(Dataset entries)
+ + +

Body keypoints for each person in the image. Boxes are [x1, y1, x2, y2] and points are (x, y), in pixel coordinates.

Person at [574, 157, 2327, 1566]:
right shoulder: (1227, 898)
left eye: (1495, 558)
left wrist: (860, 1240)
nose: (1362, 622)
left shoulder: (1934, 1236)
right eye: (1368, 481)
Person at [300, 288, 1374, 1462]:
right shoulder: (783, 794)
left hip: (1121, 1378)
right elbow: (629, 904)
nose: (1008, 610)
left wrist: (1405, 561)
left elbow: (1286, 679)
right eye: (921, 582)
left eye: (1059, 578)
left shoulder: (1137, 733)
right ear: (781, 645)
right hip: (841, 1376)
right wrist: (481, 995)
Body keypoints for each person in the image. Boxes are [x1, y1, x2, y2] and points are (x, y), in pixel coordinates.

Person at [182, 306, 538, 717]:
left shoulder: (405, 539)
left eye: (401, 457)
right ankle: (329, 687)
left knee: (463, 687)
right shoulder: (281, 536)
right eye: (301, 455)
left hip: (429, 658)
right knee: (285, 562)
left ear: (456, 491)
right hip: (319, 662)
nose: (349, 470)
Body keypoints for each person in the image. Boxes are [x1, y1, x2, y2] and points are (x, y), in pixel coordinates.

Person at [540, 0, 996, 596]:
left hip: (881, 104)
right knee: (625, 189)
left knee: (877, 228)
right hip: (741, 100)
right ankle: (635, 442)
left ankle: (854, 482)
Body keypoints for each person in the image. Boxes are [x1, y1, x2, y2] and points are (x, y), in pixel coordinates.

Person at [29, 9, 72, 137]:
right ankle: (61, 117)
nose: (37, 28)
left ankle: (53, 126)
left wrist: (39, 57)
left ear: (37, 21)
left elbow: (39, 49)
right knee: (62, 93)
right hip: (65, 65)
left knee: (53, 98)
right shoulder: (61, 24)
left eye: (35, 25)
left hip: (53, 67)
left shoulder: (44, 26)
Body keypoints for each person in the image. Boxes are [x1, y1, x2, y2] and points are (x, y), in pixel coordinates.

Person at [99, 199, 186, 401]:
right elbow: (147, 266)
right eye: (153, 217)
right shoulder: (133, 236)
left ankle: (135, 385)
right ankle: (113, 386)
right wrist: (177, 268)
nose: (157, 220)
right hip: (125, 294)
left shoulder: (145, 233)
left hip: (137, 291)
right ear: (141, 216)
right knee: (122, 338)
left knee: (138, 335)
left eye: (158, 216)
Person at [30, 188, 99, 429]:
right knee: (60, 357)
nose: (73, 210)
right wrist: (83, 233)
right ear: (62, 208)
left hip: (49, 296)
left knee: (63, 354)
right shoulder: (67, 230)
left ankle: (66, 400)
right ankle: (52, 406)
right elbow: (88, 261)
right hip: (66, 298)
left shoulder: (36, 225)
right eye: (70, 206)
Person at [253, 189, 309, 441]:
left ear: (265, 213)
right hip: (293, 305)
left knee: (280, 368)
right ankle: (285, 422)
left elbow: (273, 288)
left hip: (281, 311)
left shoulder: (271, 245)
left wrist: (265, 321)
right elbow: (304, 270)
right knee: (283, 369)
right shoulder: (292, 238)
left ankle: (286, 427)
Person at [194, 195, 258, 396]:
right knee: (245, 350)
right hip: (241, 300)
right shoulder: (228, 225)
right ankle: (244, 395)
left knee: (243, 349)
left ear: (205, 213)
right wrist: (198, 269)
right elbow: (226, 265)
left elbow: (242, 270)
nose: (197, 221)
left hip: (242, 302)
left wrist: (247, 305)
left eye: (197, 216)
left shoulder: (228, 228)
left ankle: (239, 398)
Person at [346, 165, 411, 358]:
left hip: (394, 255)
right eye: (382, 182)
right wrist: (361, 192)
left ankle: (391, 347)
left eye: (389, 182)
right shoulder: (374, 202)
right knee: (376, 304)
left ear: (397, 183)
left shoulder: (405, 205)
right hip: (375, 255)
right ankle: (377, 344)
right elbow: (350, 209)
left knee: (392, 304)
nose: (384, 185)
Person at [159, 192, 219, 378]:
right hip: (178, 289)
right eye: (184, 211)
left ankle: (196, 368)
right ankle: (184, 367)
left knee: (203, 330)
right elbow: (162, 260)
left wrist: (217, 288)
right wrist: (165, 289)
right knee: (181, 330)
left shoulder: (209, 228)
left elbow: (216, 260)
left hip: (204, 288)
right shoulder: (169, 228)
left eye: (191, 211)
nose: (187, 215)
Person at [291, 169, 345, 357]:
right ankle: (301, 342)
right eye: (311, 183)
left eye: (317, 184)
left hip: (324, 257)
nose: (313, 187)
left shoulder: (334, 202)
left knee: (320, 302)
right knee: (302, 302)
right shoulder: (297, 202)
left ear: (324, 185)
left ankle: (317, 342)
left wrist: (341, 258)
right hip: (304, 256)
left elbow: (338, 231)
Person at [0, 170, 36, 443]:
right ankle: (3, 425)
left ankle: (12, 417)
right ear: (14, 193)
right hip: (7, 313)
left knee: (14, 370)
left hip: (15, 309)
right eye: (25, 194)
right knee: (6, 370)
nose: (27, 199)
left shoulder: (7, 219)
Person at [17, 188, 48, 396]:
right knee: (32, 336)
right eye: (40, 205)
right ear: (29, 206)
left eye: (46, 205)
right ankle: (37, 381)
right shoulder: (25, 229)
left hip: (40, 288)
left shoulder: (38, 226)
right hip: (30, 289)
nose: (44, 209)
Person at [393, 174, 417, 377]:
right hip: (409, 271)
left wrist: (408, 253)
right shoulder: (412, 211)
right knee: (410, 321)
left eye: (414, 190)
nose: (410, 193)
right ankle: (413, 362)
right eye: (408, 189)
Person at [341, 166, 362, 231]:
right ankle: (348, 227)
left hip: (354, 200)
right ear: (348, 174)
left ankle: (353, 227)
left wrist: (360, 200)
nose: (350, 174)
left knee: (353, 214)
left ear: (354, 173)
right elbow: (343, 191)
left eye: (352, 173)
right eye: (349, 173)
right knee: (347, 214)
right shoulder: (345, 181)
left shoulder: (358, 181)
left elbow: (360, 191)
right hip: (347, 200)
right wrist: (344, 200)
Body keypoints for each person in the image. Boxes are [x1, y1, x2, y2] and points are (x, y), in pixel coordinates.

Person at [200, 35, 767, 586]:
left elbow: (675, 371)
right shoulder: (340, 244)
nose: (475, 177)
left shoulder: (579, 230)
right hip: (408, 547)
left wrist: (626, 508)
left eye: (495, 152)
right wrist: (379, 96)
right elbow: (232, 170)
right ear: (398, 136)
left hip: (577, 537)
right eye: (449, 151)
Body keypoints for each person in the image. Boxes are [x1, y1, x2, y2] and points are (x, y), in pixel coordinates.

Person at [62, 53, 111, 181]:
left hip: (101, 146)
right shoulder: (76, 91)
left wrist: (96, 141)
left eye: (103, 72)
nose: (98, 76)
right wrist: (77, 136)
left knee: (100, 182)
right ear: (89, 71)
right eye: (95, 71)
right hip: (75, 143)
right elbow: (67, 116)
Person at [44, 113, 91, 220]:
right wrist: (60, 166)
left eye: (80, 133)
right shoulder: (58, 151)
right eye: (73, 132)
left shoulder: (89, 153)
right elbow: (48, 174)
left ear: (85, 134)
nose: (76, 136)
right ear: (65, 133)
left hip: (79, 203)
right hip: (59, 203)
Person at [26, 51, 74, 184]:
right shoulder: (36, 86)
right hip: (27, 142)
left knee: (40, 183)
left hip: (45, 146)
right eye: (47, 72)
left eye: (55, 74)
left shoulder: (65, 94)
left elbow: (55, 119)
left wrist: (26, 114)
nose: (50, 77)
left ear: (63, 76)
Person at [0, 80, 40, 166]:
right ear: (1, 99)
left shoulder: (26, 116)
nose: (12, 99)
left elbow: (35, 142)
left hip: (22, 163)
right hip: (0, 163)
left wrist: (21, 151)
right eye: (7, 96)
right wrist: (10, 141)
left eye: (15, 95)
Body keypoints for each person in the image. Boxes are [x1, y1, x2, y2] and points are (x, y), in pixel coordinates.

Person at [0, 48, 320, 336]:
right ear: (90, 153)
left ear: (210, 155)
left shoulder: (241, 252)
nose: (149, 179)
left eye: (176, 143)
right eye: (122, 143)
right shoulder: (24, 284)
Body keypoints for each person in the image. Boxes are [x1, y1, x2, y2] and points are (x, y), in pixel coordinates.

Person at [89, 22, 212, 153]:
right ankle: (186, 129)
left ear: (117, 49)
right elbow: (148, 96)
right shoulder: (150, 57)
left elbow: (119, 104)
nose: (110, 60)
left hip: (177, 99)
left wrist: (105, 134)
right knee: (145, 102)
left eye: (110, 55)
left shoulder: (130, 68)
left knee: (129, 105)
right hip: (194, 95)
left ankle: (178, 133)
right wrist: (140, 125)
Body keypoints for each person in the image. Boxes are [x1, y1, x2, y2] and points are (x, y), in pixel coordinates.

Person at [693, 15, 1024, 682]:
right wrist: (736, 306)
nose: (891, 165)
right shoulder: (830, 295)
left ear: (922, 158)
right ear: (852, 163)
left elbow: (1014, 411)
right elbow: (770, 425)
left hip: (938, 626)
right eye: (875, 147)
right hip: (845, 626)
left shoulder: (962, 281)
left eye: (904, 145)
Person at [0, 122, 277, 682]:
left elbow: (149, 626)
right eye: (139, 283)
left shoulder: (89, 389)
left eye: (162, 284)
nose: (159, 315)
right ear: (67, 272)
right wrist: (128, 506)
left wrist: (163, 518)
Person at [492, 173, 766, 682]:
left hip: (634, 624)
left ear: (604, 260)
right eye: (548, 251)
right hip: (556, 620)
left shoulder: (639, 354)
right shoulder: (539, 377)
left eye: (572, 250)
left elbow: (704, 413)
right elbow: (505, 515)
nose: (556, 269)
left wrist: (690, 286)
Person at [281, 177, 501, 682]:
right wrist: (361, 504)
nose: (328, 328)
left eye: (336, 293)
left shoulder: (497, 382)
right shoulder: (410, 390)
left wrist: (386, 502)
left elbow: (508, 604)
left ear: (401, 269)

+ + +

## THE TASK
Take the lines from the first line of the records through the line holding "left wrist: (1405, 561)", both included, and please reproduce them exactly with nothing added.

## EXERCISE RESPONSE
Body keypoints for each person in the image. Boxes are [x1, y1, x2, y2] and points are (x, y), in pixel coordinates.

Person at [574, 157, 2327, 1566]:
right shoulder: (1227, 898)
left eye: (1495, 558)
left wrist: (860, 1240)
nose: (1362, 622)
left shoulder: (1934, 1236)
right eye: (1368, 481)
Person at [300, 288, 1374, 1462]:
right shoulder: (783, 794)
left hip: (1121, 1378)
right elbow: (629, 904)
nose: (1008, 610)
left wrist: (1405, 561)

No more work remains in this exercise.